▶ Try it
Each line of the records has to be copied exactly, though the pictures must be left out.

***** Dataset extract *****

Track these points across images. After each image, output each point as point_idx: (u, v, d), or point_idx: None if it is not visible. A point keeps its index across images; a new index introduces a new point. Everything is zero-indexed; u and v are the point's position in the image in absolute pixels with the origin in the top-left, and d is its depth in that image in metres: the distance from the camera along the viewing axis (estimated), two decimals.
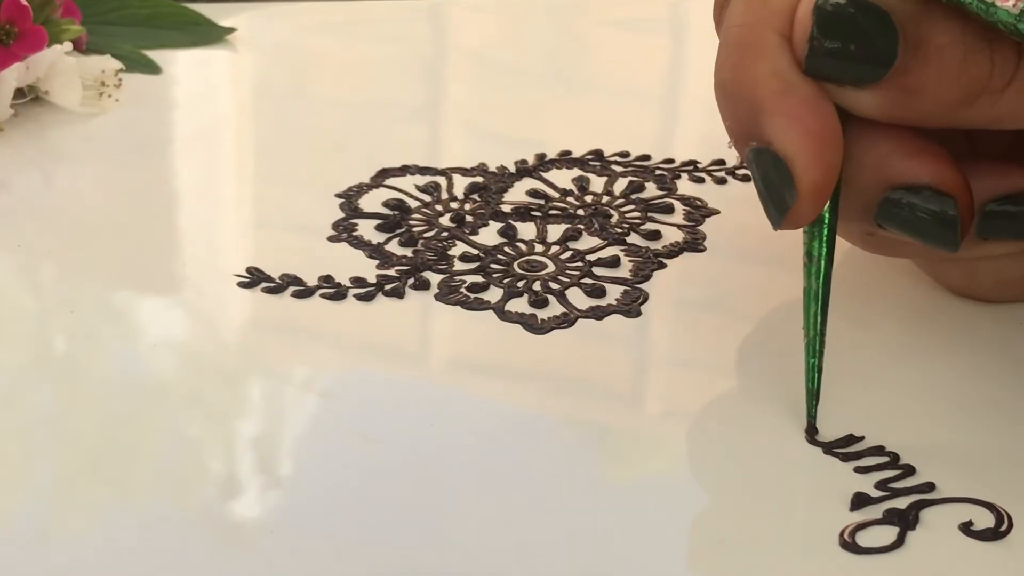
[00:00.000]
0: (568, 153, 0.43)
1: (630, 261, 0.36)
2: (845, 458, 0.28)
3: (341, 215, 0.39)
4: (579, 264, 0.36)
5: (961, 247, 0.29)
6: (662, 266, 0.36)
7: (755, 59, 0.28)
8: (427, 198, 0.40)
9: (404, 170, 0.42)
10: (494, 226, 0.38)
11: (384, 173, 0.41)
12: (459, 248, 0.37)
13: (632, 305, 0.34)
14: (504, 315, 0.33)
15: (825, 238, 0.29)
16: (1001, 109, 0.28)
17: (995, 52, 0.27)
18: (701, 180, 0.41)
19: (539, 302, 0.34)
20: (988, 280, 0.34)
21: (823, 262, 0.29)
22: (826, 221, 0.29)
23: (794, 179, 0.27)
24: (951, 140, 0.30)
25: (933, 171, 0.28)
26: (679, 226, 0.38)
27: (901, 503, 0.26)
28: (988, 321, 0.33)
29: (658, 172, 0.42)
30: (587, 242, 0.37)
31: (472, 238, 0.37)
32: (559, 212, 0.39)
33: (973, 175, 0.30)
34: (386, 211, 0.39)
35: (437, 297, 0.34)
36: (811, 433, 0.29)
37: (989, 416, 0.29)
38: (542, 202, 0.39)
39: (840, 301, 0.31)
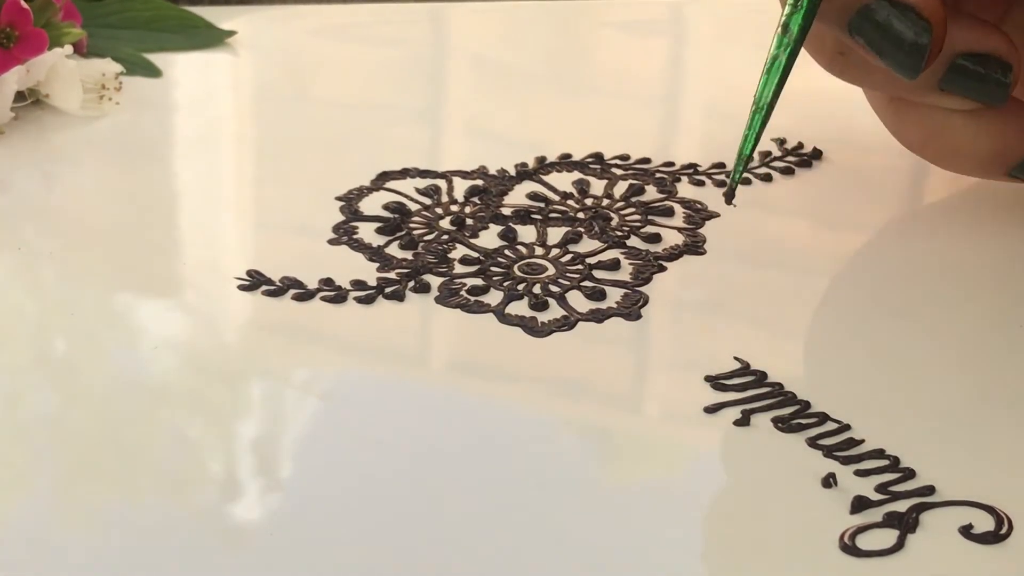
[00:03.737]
0: (568, 156, 0.43)
1: (630, 264, 0.36)
2: (845, 461, 0.28)
3: (341, 218, 0.39)
4: (579, 267, 0.36)
5: (917, 89, 0.30)
6: (662, 269, 0.36)
7: None
8: (427, 201, 0.40)
9: (404, 173, 0.42)
10: (494, 229, 0.38)
11: (384, 176, 0.41)
12: (459, 251, 0.37)
13: (632, 308, 0.34)
14: (504, 318, 0.33)
15: (805, 12, 0.29)
16: None
17: None
18: (701, 183, 0.41)
19: (539, 305, 0.34)
20: (942, 143, 0.34)
21: (797, 36, 0.29)
22: None
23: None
24: None
25: None
26: (679, 229, 0.38)
27: (901, 506, 0.26)
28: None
29: (658, 175, 0.42)
30: (587, 245, 0.37)
31: (472, 241, 0.37)
32: (559, 215, 0.39)
33: (955, 24, 0.30)
34: (386, 214, 0.39)
35: (437, 300, 0.34)
36: (728, 197, 0.30)
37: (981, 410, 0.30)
38: (542, 205, 0.39)
39: None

*****

▶ Answer for this exercise
Track these points across images. After each image, output each point as point_idx: (u, v, d), or point_idx: None if it is not visible. A point keeps its index across images; a new index introduces a new point. Everything is zero-indexed; u and v are the point's position in the image in absolute pixels with the origin in the top-left, and d is its depth in that image in metres: the distance from the camera along the viewing axis (estimated), two decimals.
[00:00.000]
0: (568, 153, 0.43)
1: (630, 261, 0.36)
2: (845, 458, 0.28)
3: (341, 215, 0.39)
4: (579, 264, 0.36)
5: (961, 247, 0.29)
6: (662, 266, 0.36)
7: (755, 59, 0.28)
8: (427, 198, 0.40)
9: (404, 170, 0.42)
10: (494, 226, 0.38)
11: (384, 173, 0.41)
12: (459, 248, 0.37)
13: (632, 305, 0.34)
14: (504, 315, 0.33)
15: (825, 238, 0.29)
16: (1001, 109, 0.28)
17: (995, 52, 0.27)
18: (701, 180, 0.41)
19: (539, 302, 0.34)
20: (988, 280, 0.34)
21: (823, 262, 0.29)
22: (826, 221, 0.29)
23: (794, 179, 0.27)
24: (951, 140, 0.30)
25: (933, 171, 0.28)
26: (679, 226, 0.38)
27: (901, 503, 0.26)
28: (988, 321, 0.33)
29: (658, 172, 0.42)
30: (587, 242, 0.37)
31: (472, 238, 0.37)
32: (559, 212, 0.39)
33: (973, 175, 0.30)
34: (386, 211, 0.39)
35: (437, 297, 0.34)
36: (811, 433, 0.29)
37: (989, 416, 0.29)
38: (542, 202, 0.39)
39: (840, 301, 0.31)
[00:03.737]
0: (568, 156, 0.43)
1: (630, 264, 0.36)
2: (845, 461, 0.28)
3: (341, 218, 0.39)
4: (579, 267, 0.36)
5: (917, 89, 0.30)
6: (662, 269, 0.36)
7: None
8: (427, 201, 0.40)
9: (404, 173, 0.42)
10: (494, 229, 0.38)
11: (384, 176, 0.41)
12: (459, 251, 0.37)
13: (632, 308, 0.34)
14: (504, 318, 0.33)
15: (805, 12, 0.29)
16: None
17: None
18: (701, 183, 0.41)
19: (539, 305, 0.34)
20: (942, 143, 0.34)
21: (797, 36, 0.29)
22: None
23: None
24: None
25: None
26: (679, 229, 0.38)
27: (901, 506, 0.26)
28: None
29: (658, 175, 0.42)
30: (587, 245, 0.37)
31: (472, 241, 0.37)
32: (559, 215, 0.39)
33: (955, 24, 0.30)
34: (386, 214, 0.39)
35: (437, 300, 0.34)
36: (728, 197, 0.30)
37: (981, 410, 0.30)
38: (542, 205, 0.39)
39: None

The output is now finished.